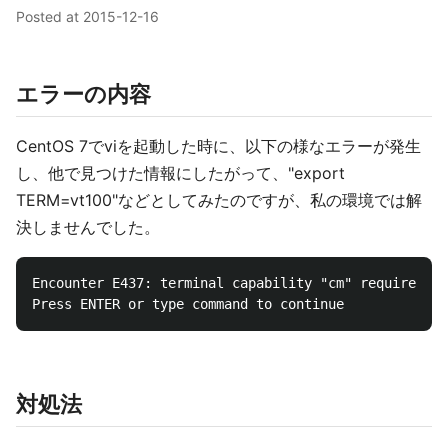
Posted at
2015-12-16
エラーの内容
CentOS 7でviを起動した時に、以下の様なエラーが発生
し、他で見つけた情報にしたがって、"export
TERM=vt100"などとしてみたのですが、私の環境では解
決しませんでした。
Encounter E437: terminal capability "cm" required 

対処法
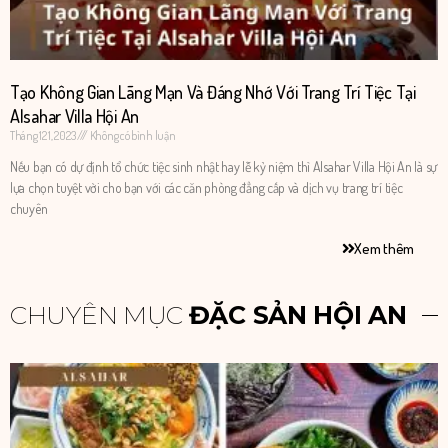
Tạo Không Gian Lãng Mạn Và Đáng Nhớ Với Trang Trí Tiệc Tại
Alsahar Villa Hội An
Tháng 12 1, 2023
Không có bình luận
Nếu bạn có dự định tổ chức tiệc sinh nhật hay lễ kỷ niệm thì Alsahar Villa Hội An là sự
lựa chọn tuyệt vời cho bạn với các căn phòng đẳng cấp và dịch vụ trang trí tiệc
chuyên
Xem thêm
CHUYÊN MỤC
ĐẶC SẢN HỘI AN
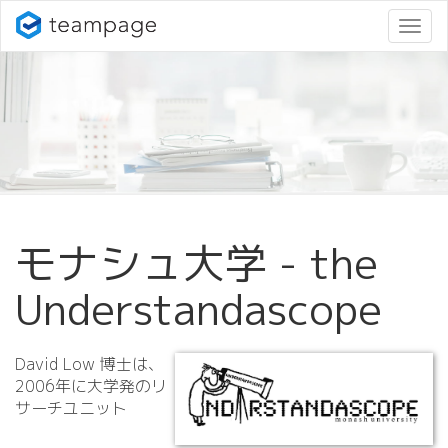
ナ
ビ
ゲ
ー
シ
ョ
ン
変
更
モナシュ大学 - the
Understandascope
David Low 博士は、
2006年に大学発のリ
サーチユニット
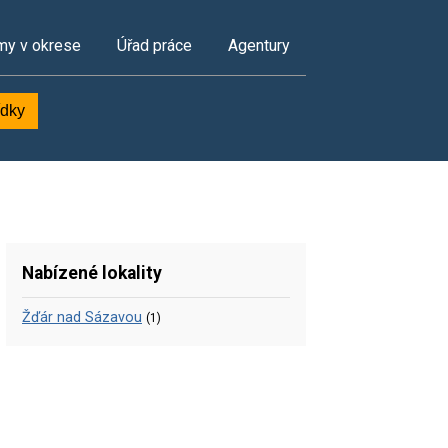
my v okrese
Úřad práce
Agentury
ídky
Nabízené lokality
Žďár nad Sázavou
(1)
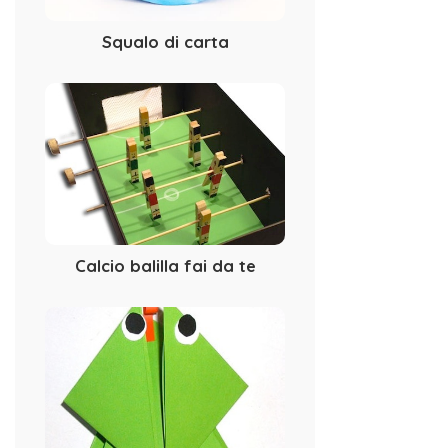
Squalo di carta
Calcio balilla fai da te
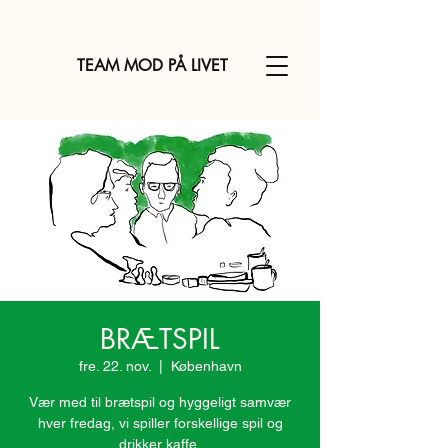
TEAM MOD PÅ LIVET
BRÆTSPIL
fre. 22. nov.
  |  
København
Vær med til brætspil og hyggeligt samvær
hver fredag, vi spiller forskellige spil og
drikker kaffe.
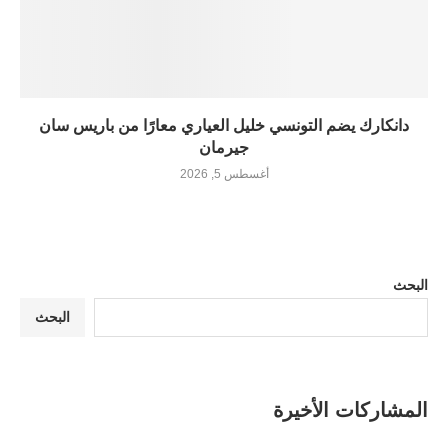
دانكارك يضم التونسي خليل العياري معارًا من باريس سان
جيرمان
أغسطس 5, 2026
البحث
البحث
المشاركات الأخيرة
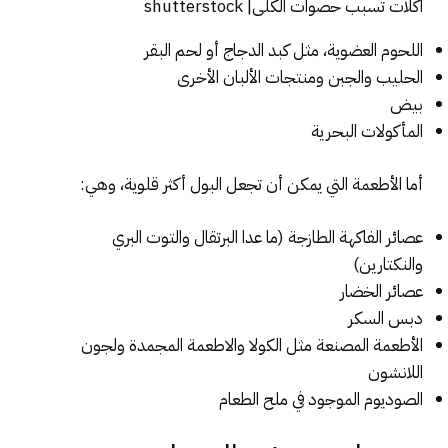
اكلات تسبب حصوات الكلى| shutterstock
اللحوم العضوية، مثل كبد الدجاج أو لحم البقر
الحليب والجبن ومنتجات الألبان الأخرى
بيض
المأكولات البحرية
أما الأطعمة التي يمكن أن تجعل البول أكثر قلوية، وهي:
عصائر الفاكهة الطازجة (ما عدا البرتقال والتوت البري
والنكتارين)
عصائر الخضار
دبس السكر
الأطعمة المصنعة مثل الكولا والاطعمة المجمدة ولجون
اللانشون
الصوديوم الموجود في ملح الطعام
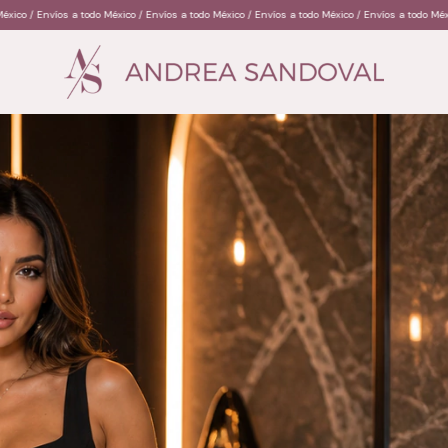
México / Envíos a todo México / Envíos a todo México / Envíos a todo México / Envíos a todo Mé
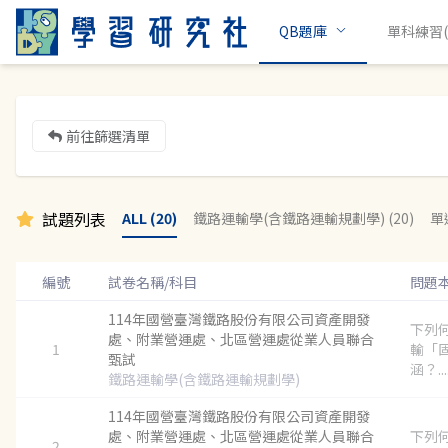
QB題庫
單科練習(c
前往篩選清單
試題列表
ALL (20)
鐵路運輸學(含鐵路運輸規劃學) (20)
單選
編號
試卷名稱/科目
問題
114年國營臺灣鐵路股份有限公司資產開發
下列
處、附業營運處、北區營運處從業人員聯合
1
輸「
甄試
涵？...
鐵路運輸學(含鐵路運輸規劃學)
114年國營臺灣鐵路股份有限公司資產開發
處、附業營運處、北區營運處從業人員聯合
下列
2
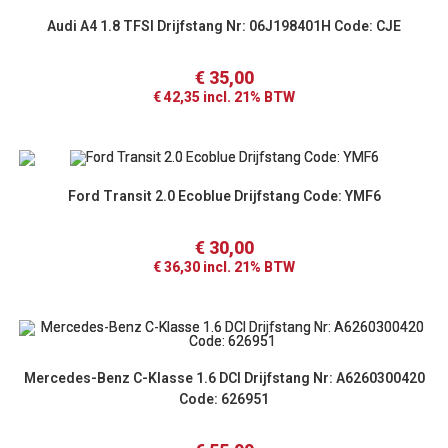
Audi A4 1.8 TFSI Drijfstang Nr: 06J198401H Code: CJE
€
35,00
€
42,35
incl. 21% BTW
Ford Transit 2.0 Ecoblue Drijfstang Code: YMF6
€
30,00
€
36,30
incl. 21% BTW
Mercedes-Benz C-Klasse 1.6 DCI Drijfstang Nr: A6260300420
Code: 626951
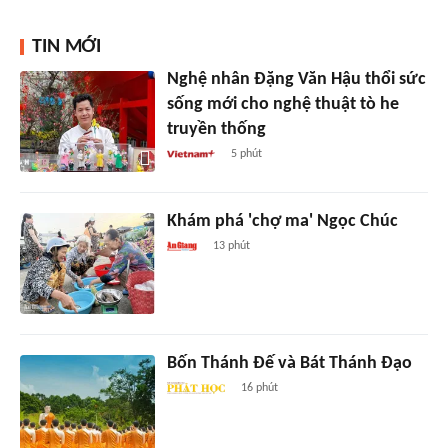
TIN MỚI
Nghệ nhân Đặng Văn Hậu thổi sức
sống mới cho nghệ thuật tò he
truyền thống
5 phút
Khám phá 'chợ ma' Ngọc Chúc
13 phút
Bốn Thánh Đế và Bát Thánh Đạo
16 phút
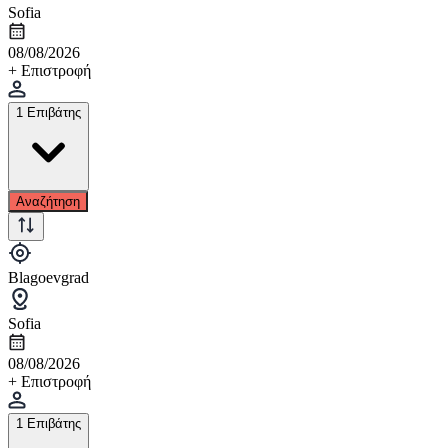
Sofia
08/08/2026
+ Επιστροφή
1 Επιβάτης
Αναζήτηση
Blagoevgrad
Sofia
08/08/2026
+ Επιστροφή
1 Επιβάτης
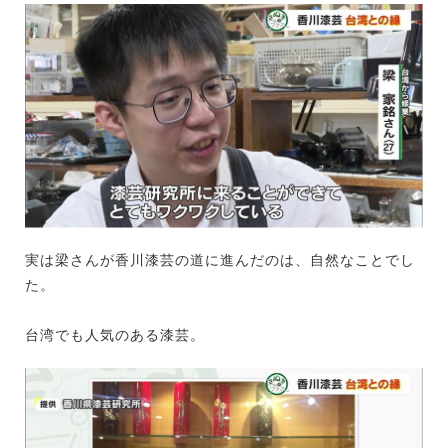
実は梁さんが香川漆芸の道に進んだのは、自然なことでし
た。
台湾でも人気のある漆芸。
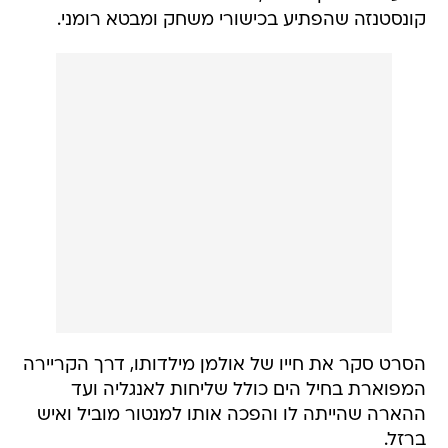
קונסטנזה שהפתיע בכישורי משחק ומבטא רומני.
הסרט סקר את חייו של אולמן מילדותו, דרך הקריירה
המפוארת בחיל הים כולל שליחות לאנגליה ועד
ההארה שהייתה לו והפכה אותו למנטור מוביל ואיש
ברזל.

## Work request
Set down the material once more, exactly, with the pictures omitted.

## Result below
Posted at
2015-12-16
エラーの内容
CentOS 7でviを起動した時に、以下の様なエラーが発生
し、他で見つけた情報にしたがって、"export
TERM=vt100"などとしてみたのですが、私の環境では解
決しませんでした。
Encounter E437: terminal capability "cm" required 

対処法
Tạo Không Gian Lãng Mạn Và Đáng Nhớ Với Trang Trí Tiệc Tại
Alsahar Villa Hội An
Tháng 12 1, 2023
Không có bình luận
Nếu bạn có dự định tổ chức tiệc sinh nhật hay lễ kỷ niệm thì Alsahar Villa Hội An là sự
lựa chọn tuyệt vời cho bạn với các căn phòng đẳng cấp và dịch vụ trang trí tiệc
chuyên
Xem thêm
CHUYÊN MỤC
ĐẶC SẢN HỘI AN
ナ
ビ
ゲ
ー
シ
ョ
ン
変
更
モナシュ大学 - the
Understandascope
David Low 博士は、
2006年に大学発のリ
サーチユニット
my v okrese
Úřad práce
Agentury
ídky
Nabízené lokality
Žďár nad Sázavou
(1)
Squalo di carta
Calcio balilla fai da te
TEAM MOD PÅ LIVET
BRÆTSPIL
fre. 22. nov.
  |  
København
Vær med til brætspil og hyggeligt samvær
hver fredag, vi spiller forskellige spil og
drikker kaffe.
دانكارك يضم التونسي خليل العياري معارًا من باريس سان
جيرمان
أغسطس 5, 2026
البحث
البحث
المشاركات الأخيرة
اكلات تسبب حصوات الكلى| shutterstock
اللحوم العضوية، مثل كبد الدجاج أو لحم البقر
الحليب والجبن ومنتجات الألبان الأخرى
بيض
المأكولات البحرية
أما الأطعمة التي يمكن أن تجعل البول أكثر قلوية، وهي:
عصائر الفاكهة الطازجة (ما عدا البرتقال والتوت البري
والنكتارين)
عصائر الخضار
دبس السكر
الأطعمة المصنعة مثل الكولا والاطعمة المجمدة ولجون
اللانشون
الصوديوم الموجود في ملح الطعام
México / Envíos a todo México / Envíos a todo México / Envíos a todo México / Envíos a todo Mé
QB題庫
單科練習(c
前往篩選清單
試題列表
ALL (20)
鐵路運輸學(含鐵路運輸規劃學) (20)
單選
編號
試卷名稱/科目
問題
114年國營臺灣鐵路股份有限公司資產開發
下列
處、附業營運處、北區營運處從業人員聯合
1
輸「
甄試
涵？...
鐵路運輸學(含鐵路運輸規劃學)
114年國營臺灣鐵路股份有限公司資產開發
處、附業營運處、北區營運處從業人員聯合
下列
2
Audi A4 1.8 TFSI Drijfstang Nr: 06J198401H Code: CJE
€
35,00
€
42,35
incl. 21% BTW
Ford Transit 2.0 Ecoblue Drijfstang Code: YMF6
€
30,00
€
36,30
incl. 21% BTW
Mercedes-Benz C-Klasse 1.6 DCI Drijfstang Nr: A6260300420
Code: 626951
TIN MỚI
Nghệ nhân Đặng Văn Hậu thổi sức
sống mới cho nghệ thuật tò he
truyền thống
5 phút
Khám phá 'chợ ma' Ngọc Chúc
13 phút
Bốn Thánh Đế và Bát Thánh Đạo
16 phút
Sofia
08/08/2026
+ Επιστροφή
1 Επιβάτης
Αναζήτηση
Blagoevgrad
Sofia
08/08/2026
+ Επιστροφή
1 Επιβάτης
実は梁さんが香川漆芸の道に進んだのは、自然なことでし
た。
台湾でも人気のある漆芸。
קונסטנזה שהפתיע בכישורי משחק ומבטא רומני.
הסרט סקר את חייו של אולמן מילדותו, דרך הקריירה
המפוארת בחיל הים כולל שליחות לאנגליה ועד
ההארה שהייתה לו והפכה אותו למנטור מוביל ואיש
ברזל.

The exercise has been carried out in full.